◆ ЗАДАНИЯ ◆
1: Выпишите все годы, названные в тексте о советской карательной психиатрии, и рядом с каждым укажите связанное с ним событие.
2: Продолжите текст о советской карательной психиатрии после его последнего предложения.

Горбаневская отбыла в медицинском заключении два года; ее одурманивали лекарствами, в какой-то момент она даже объявила голодовку[533]. В 1972 году она вышла на свободу, а вскоре после этого бежала во Францию, где и прожила до самой смерти – она скончалась в 2013 году[534]. Популярная певица Джоан Баэз исполнила в ее честь песню, где были такие строки: «Безумна ли ты, как они говорят, или просто всеми покинута… Я знаю, что ты никогда не услышишь эту песню, Наталья Горбаневская»[535]. Хотя это предсказание не сбылось и Наталья Горбаневская, к счастью, провела вторую половину жизни в относительном благополучии, сотни других диссидентов из стран социалистического лагеря не могли этим похвастаться. Практика принудительного психиатрического лечения политических противников сохранилась до падения СССР в 1991 году, а в других странах, как считается, принята до сих пор[536].
Советская карательная психиатрия не вызывает ничего, кроме ужаса и отвращения, и врачей вроде Лунца и Снежневского мы, естественно, считаем преступниками. Кто-то из советских эмигрантов сказал, что Лунц ничем не лучше тех врачей, которые проводили чудовищные эксперименты над узниками фашистских концлагерей[537]. Однако Уолтер Райх, профессор психиатрии и поведенческих наук в Университете Джорджа Вашингтона, придерживался другого мнения. В 1982 году он побывал в Советском Союзе и лично беседовал с Андреем Снежневским. Вскоре после этого Райх написал статью в «Нью-Йорк Таймс», где заметил, что «природа политической жизни и общественные представления в СССР таковы, что несогласие и в самом деле кажется там странным, а из-за природы диагностической системы Снежневского эта странность в некоторых случаях стала называться шизофренией»[538]. Иными словами, врачи из Института имени Сербского, возможно, ставили Горбаневской и другим политическим заключенным диагноз «вялотекущая шизофрения» из добросовестного заблуждения: по выражению Райха, они «были искренне убеждены, что диссиденты больны».

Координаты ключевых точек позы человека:
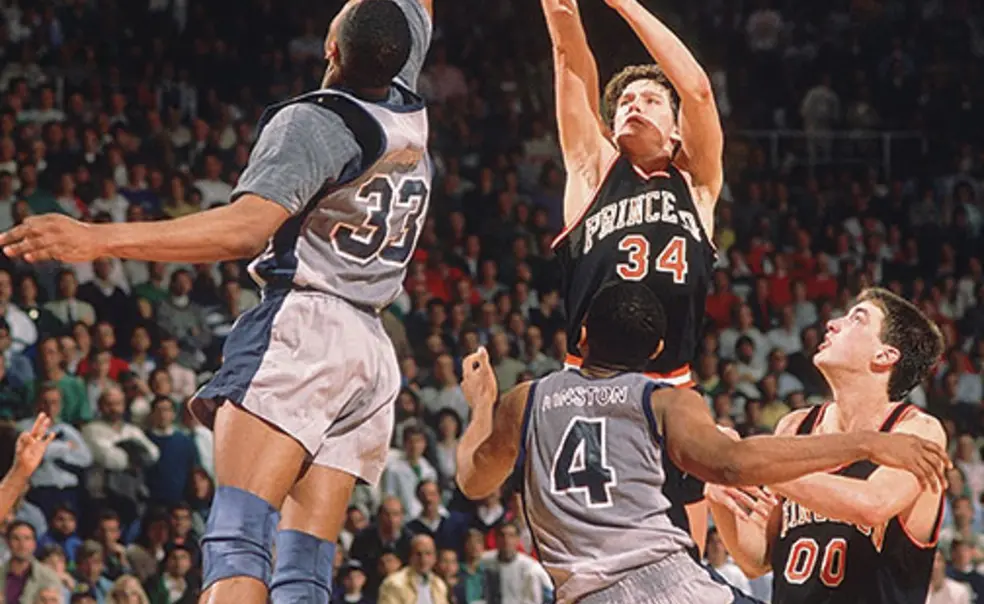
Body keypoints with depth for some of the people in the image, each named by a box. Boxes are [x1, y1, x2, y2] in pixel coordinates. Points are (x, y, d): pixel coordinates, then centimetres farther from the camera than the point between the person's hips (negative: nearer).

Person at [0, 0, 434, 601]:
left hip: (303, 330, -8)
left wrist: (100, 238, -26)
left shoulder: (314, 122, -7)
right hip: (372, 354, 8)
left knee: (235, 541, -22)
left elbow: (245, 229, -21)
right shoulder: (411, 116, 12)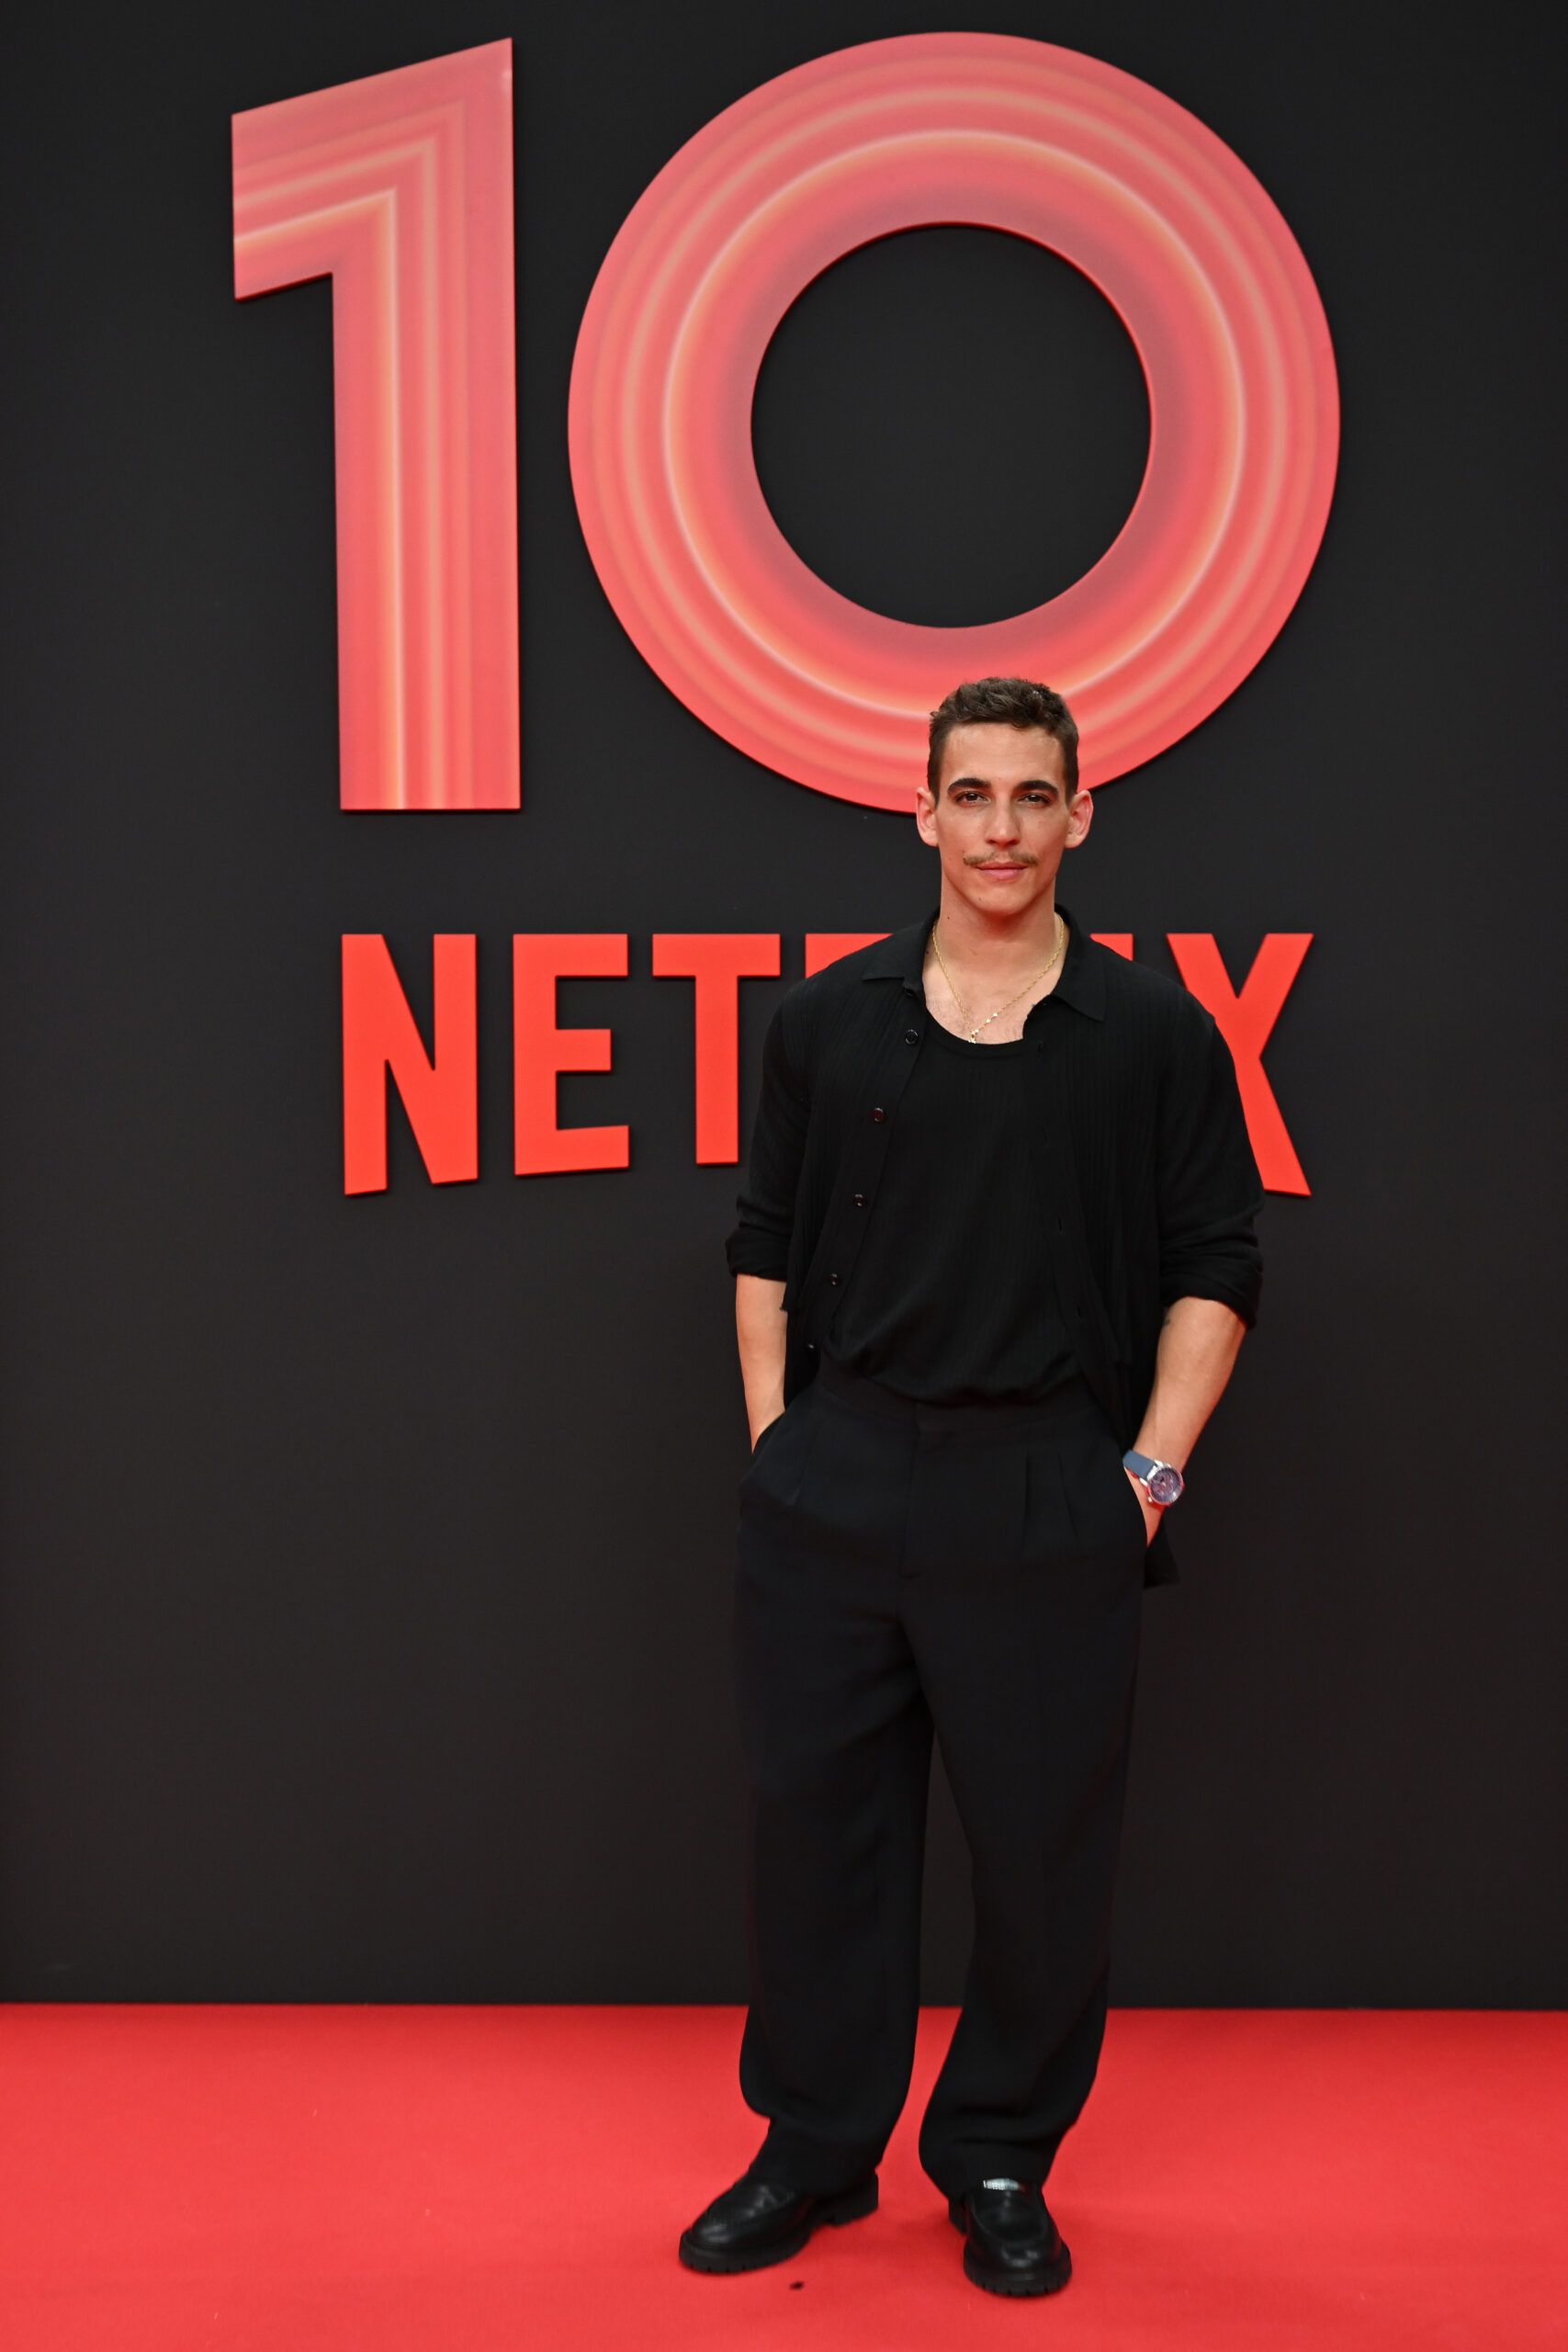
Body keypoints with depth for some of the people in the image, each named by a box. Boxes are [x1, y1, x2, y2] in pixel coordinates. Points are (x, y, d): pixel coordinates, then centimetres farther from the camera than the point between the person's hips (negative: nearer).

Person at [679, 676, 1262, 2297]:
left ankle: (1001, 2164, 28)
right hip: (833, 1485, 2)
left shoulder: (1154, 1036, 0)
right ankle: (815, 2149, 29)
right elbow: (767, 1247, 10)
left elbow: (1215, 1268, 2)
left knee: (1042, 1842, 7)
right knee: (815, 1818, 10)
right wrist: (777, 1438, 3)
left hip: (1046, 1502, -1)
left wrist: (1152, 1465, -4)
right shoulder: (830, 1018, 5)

◆ ОТВЕТЫ ◆
1:
1972 — Горбаневская вышла на свободу.
2013 — Горбаневская скончалась.
1991 — падение СССР.
1982 — Уолтер Райх побывал в Советском Союзе и беседовал с Андреем Снежневским.

2:
Сама возможность гипотезы Райха свидетельствует, что в концепции душевных болезней как заболеваний мозга есть фундаментальная логическая ошибка: понятие психической болезни по сути своей субъективно. В отличие от многих других заболеваний, где есть возбудитель, нагноение, новообразование или травма, которые можно найти, а можно и не найти, диагноз большинства психических расстройств основывается на мнении профессионала, который выносит суждение, и на принятые в обществе стандарты, которым человек должен соответствовать. Когда-то такие стандарты задавались неформально в виде культурных требований, приличного поведения или морального кодекса, а сегодня в США эталоны душевного здоровья кодифицированы в библии психиатрической профессии – «Диагностическом и статистическом руководстве по психическим расстройствам» («Diagnostic and Statistical Manual», DSM)[539]. Самое последнее, пятое издание DSM составлено международной командой, в которую вошли более 160 специалистов по психологии, психиатрии и общей медицине, а в качестве консультантов привлекли более 300 экспертов из самых разных профессиональных групп и сообществ. Приветствовалась также обратная связь от рядовых читателей[540]. В DSM-5 приведены списки признаков примерно 300 разных психических расстройств, и каждый из них – результат консенсуса отдельных специалистов и групп, работавших над проектом.